- Extract to read:
Understand what data quality means and how data quality management can solve your bad data woes
How is your data?
If that very question makes you cringe, then you’ve come to the right place.
No one wakes up in the morning thinking “Yay, I get to work with bad quality data today!” Sadly, that’s the way things are in many organizations.
It doesn’t mean it has to be that way. Not if you want to make truly data-driven decisions.
- How can you understand your data better?
- How can you make it accurate, complete, reliable?
- Are there any measures or checks for ensuring data quality?
- In spite of setting up quality checks, you have bad data in your systems. Is there a way to fix it?
- Lastly, is there a way to improve data quality and ensure that the quality doesn’t go downhill again? (hint: it’s called data quality management)
… then good job! It shows that you’re aware of your data problems and are actively looking for help. That’s the first step. #psychology101
After awareness, the next step is to find a solution. So read on as we answer all those questions (and more) on data quality, starting with what refers to data quality.
What is data quality?
Data quality is the ability of your data to serve its intended purpose based on seven distinct characteristics. (If you’re already familiar with data quality, feel free to jump ahead to its characteristics.)
Before exploring these characteristics, let’s understand the concept of data quality better.
Defining data quality
A quick online search will give you countless definitions. After giving it some thought, here’s how we define data quality and high quality data:
Data quality is the answer to the question “How is my data?” If your data helps you with business operations and decisions, then you can say that your data is of good quality.
BTW … of all the sources online, we found the definition from Thomas C. Redman, “Data Doc” and author of the book
Data is generally considered high quality if it is “fit for [its] intended uses in operations, decision making and planning”.
Defining data quality management (DQM)
And the process that you adopt to improve and ensure data quality at all times is called data quality management (DQM).

- Data extract:
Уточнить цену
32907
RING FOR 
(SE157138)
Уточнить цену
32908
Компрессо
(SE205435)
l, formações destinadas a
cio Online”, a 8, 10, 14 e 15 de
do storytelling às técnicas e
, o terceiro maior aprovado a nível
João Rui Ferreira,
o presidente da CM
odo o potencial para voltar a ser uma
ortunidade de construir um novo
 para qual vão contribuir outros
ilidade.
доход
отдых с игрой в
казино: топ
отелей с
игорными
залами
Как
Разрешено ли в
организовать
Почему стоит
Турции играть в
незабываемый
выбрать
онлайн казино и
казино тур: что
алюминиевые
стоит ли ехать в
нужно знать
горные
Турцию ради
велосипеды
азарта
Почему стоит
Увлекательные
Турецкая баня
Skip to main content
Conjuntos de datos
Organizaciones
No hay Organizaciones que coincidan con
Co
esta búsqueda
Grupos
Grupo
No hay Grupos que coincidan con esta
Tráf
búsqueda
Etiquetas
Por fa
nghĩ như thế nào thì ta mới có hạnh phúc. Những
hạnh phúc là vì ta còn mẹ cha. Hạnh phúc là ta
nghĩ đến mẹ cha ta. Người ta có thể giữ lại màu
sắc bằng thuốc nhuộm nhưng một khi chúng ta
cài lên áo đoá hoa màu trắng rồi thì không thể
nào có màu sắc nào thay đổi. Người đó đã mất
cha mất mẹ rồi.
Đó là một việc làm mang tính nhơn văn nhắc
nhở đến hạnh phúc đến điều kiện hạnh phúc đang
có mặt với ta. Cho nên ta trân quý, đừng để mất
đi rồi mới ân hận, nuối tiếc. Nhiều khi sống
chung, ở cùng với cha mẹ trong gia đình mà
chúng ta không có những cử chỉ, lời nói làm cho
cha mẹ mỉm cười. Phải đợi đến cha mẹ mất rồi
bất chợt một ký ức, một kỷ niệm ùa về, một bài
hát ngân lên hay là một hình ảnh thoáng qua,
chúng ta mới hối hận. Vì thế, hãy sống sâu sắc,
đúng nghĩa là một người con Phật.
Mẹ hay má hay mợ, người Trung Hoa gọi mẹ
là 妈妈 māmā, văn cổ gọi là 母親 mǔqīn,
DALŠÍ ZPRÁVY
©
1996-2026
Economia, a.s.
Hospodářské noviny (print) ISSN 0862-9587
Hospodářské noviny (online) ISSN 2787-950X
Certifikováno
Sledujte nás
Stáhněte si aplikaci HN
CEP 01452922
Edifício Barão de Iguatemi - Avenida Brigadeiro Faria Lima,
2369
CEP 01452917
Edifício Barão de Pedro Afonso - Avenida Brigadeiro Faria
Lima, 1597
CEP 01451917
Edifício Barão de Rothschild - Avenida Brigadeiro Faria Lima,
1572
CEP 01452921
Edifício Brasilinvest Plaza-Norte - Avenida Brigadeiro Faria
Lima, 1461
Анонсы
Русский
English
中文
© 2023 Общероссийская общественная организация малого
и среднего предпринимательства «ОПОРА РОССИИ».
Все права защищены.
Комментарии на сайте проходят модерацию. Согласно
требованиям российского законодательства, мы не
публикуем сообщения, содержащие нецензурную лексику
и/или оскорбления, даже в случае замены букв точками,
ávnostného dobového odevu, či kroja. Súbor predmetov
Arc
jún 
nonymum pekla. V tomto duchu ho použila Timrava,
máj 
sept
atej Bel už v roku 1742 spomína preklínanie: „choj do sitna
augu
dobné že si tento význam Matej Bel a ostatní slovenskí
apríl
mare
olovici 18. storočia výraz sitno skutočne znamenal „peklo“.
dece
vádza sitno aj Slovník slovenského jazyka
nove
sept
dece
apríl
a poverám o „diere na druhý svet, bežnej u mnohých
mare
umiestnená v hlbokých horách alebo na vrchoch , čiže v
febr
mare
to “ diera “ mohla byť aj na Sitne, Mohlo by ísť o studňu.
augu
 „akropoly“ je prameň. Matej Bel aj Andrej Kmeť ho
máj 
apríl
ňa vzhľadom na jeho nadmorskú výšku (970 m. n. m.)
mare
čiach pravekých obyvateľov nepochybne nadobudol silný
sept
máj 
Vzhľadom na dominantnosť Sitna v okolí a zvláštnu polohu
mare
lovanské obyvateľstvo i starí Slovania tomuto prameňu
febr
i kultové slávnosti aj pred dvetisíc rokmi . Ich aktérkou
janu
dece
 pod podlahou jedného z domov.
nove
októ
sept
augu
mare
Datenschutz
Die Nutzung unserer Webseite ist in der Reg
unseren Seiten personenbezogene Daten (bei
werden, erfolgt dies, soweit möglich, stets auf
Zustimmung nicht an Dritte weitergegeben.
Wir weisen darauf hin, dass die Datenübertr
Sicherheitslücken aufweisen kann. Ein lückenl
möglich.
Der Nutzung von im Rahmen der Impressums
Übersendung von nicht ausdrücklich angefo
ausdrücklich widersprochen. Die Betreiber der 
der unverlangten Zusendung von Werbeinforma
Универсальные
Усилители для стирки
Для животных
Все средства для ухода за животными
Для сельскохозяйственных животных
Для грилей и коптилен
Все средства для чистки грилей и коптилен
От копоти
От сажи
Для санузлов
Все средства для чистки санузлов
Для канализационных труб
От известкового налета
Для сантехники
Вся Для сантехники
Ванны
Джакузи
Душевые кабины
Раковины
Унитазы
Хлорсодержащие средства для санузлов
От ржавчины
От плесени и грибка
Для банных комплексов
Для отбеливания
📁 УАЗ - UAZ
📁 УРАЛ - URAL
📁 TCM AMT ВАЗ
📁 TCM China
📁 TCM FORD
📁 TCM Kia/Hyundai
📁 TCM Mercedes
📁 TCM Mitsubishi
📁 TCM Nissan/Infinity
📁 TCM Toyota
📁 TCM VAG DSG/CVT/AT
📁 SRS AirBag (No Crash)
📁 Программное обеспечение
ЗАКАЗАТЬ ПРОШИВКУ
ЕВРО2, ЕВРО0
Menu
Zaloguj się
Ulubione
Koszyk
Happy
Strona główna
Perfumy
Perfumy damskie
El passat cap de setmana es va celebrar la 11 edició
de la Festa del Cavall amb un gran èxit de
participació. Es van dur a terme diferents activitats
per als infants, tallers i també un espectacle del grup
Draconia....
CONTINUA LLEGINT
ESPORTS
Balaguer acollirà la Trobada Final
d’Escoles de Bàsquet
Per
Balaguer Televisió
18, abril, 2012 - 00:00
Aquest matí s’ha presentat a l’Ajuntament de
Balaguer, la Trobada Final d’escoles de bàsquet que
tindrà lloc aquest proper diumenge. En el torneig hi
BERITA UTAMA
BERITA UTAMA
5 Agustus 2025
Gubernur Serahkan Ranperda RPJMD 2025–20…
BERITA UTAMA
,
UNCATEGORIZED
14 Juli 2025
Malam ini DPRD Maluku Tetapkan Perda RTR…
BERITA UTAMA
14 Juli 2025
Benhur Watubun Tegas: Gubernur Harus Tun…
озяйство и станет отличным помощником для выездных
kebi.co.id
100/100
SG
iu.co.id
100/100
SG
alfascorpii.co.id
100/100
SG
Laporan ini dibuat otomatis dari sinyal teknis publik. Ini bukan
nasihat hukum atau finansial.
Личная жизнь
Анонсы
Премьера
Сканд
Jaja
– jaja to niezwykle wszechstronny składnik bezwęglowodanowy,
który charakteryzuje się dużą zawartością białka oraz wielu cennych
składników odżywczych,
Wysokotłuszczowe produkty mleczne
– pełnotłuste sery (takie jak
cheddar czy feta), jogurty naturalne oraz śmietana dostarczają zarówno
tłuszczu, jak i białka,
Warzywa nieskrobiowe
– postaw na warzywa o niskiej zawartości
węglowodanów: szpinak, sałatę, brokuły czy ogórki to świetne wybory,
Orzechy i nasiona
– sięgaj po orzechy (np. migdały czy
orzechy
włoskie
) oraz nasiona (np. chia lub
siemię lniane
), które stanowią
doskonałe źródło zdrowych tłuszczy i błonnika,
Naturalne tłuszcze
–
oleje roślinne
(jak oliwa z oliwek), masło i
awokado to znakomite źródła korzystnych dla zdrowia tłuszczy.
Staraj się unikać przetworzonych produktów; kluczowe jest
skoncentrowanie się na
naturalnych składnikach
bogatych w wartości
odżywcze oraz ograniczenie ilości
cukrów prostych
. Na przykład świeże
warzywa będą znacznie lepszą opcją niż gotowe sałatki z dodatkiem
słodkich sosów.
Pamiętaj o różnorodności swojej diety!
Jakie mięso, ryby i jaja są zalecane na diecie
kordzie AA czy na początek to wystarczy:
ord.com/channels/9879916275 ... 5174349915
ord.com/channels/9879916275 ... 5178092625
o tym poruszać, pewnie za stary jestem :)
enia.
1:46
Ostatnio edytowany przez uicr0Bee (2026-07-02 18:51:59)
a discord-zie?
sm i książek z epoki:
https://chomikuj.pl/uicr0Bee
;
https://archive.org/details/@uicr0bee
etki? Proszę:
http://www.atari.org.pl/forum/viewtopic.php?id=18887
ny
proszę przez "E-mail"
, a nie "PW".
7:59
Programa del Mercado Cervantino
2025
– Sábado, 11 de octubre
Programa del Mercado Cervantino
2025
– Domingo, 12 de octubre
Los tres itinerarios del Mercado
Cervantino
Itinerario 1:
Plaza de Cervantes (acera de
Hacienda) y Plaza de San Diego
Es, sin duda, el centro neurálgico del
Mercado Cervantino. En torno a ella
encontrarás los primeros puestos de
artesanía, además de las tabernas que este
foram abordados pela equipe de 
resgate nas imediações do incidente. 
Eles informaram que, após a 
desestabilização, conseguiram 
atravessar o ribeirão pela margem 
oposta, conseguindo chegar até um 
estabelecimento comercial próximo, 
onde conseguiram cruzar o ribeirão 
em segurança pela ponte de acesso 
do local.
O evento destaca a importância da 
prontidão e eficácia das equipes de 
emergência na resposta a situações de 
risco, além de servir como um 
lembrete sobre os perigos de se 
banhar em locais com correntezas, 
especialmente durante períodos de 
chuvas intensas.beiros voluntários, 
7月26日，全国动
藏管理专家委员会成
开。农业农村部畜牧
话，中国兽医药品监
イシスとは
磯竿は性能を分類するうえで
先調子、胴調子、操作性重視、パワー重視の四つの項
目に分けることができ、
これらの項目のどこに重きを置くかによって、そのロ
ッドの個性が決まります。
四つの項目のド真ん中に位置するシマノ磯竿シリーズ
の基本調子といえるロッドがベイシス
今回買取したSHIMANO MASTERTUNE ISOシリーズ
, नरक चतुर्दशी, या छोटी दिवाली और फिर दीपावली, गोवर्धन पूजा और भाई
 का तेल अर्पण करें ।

- Your objective:
Carry on the text about data quality from its last sentence, adding the next part of that text.

- Solved problem:
Now you might wonder, a process? That’s because data quality can’t be a one-time activity—purging a few rows of bad data or adding a glossary with a few key terms. Data quality needs consistent care and attention. DQM is simply the practice of focusing on and consistently improving the quality of your data.
One of the most important parts of DQM is to understand what quality data looks like. So let’s look at the characteristics of data quality.
What are the characteristics of data quality?
There are seven factors that play a huge role in determining data quality.
- Accuracy: Is your data correct, precise, error-free? Without accuracy, your data is misleading and useless.
- Availability: Is the right data available to the right people within your organization? Data has to be available and accessible for the humans of data to do their jobs.
- Completeness: Is your data incomplete? Is some information missing? Incomplete data leads to gaps in information, making it harder to put data to use.
- Granularity: What’s the level of detail that your data can provide? The right degree of granularity in data is necessary for accurate and effective decision-making.
- Relevance: Do you know whether you really need the information that you’ve collected? What’s the purpose of the data you’ve storing? Irrelevant information just ends up wasting your time, effort and money.
- Reliability: Is your data ambiguous, vague or contains contradicting information? In all such cases, the information you have is unreliable and you cannot trust your data.
- Timeliness: Is your data outdated or obsolete? Data collected at the right time is an important measure of data quality. Relying on data that isn’t timely is misleading and can lead to inaccurate decisions.
Now let’s revisit the definition of data quality to make it sound more complete:
If your data is accurate, available and accessible, complete, relevant, reliable, timely, provides the right degree of granularity and helps you with business decision-making, then your data is of good quality.
I know, that’s a lot to ask from your data. But then that’s how important it is to have high-quality data.
Still skeptical about its importance? Then let’s slay your doubts once and for all.
Why is data quality so important?
When your data is poor, incorrect, incomplete and unreliable, the consequences can be quite damaging for your business.
Think back to when you spent two weeks working on a report for sales showing business deals won and lost.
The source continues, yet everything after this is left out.